China acknowledges six have died building Beijing venues
BEIJING -- Six workers have died building venues for the 2008 Beijing Olympics over the last five years, an acknowledgment Monday that came after a series of clarifications by a Chinese official.
Ding Zhenkuan, deputy chief of Beijing's Municipal Bureau of Work Safety, initially told reporters no deaths had taken place at the 91,000-seat National Stadium, known as the "Bird's Nest" and the site for the opening and closing ceremonies.
He later said two died there and then added there were six worker deaths in total at all sites, without elaborating on the other four deaths.
It is not unusual in China for communist government officials to make seemingly inaccurate or contradictory statements.

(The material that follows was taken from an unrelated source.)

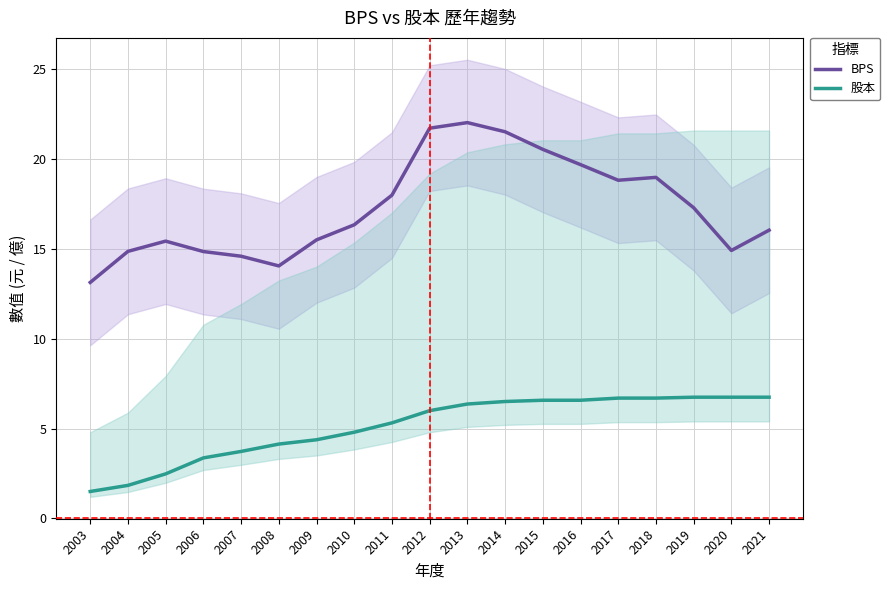

At how many categories does at least one series exceed 11?

19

Li Yizhong, minister of the State Administration of Work Safety, said last week he was unaware of work-related deaths on the project but promised to investigate.
In Greece four years ago, Olympic protesters in Athens held a memorial service for 13 workers killed during round-the-clock construction for the 2004 Games.

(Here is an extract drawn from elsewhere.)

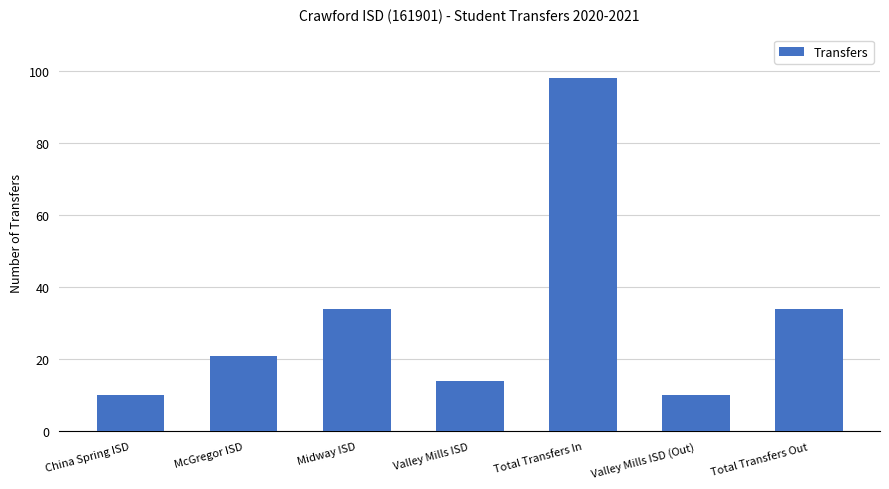

Reading right to left, what are all the values shown in this chart?

Total Transfers Out=34	Valley Mills ISD (Out)=10	Total Transfers In=98	Valley Mills ISD=14	Midway ISD=34	McGregor ISD=21	China Spring ISD=10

The Sunday Times of London reported this month at least 10 workers had died at venues for the Beijing Olympics and said Chinese officials were covering up the accidents.
The newspaper said Chinese authorities have covered up the deaths and doled out large payments to guarantee the silence of fellow workers who witnessed the accidents.

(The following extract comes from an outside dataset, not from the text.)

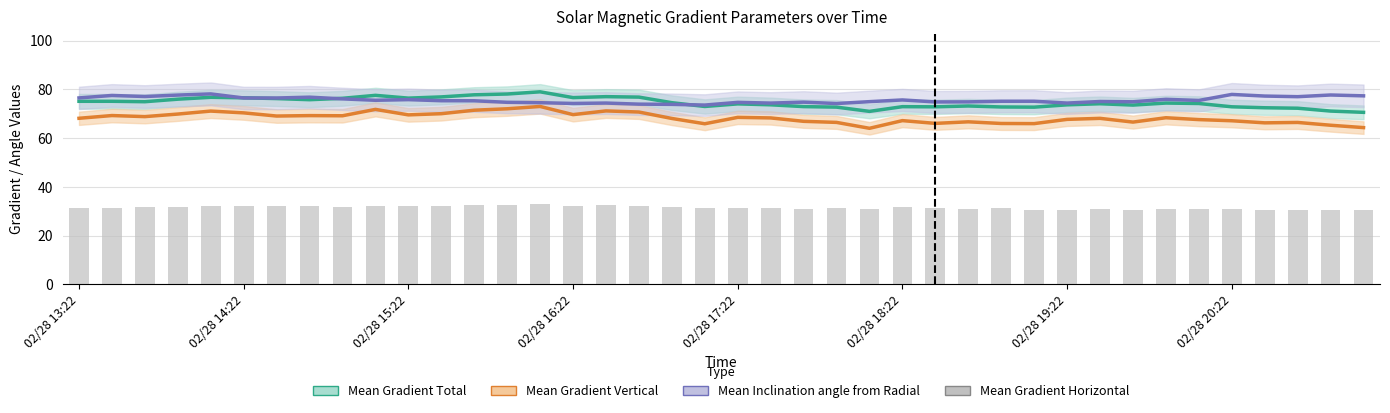

How many values in the Mean Gradient Horizontal series are below 31?

9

Ding said that on behalf of the organizers, he wanted to "make it clear that there was no such case that 10 people died on the Bird's Nest." Several minutes later he was asked to clarify his first answer.
"The figure is not accurate," Ding said. "In the Bird's Nest there were two incidents, one in 2006 and one is in 2007. The deaths of two people are true. ... We have punished the related personnel."
After the news conference, he again revised his answer, saying six workers had died at all venues over the last five years. He did not say where the other four deaths had taken place. He also said there was one other injury that required hospitalization and three that did not.
The Beijing Olympics are a source of tremendous national pride, with government officials hoping to pull off a flawless show to demonstrate China's political and economic power.
Organizers also have played down the seriousness of Beijing's choking pollution, which could prompt some athletes to stay away from the city until the last minute. International Olympic Committee president Jacques Rogge has threatened to postpone some outdoor events if the air quality is poor.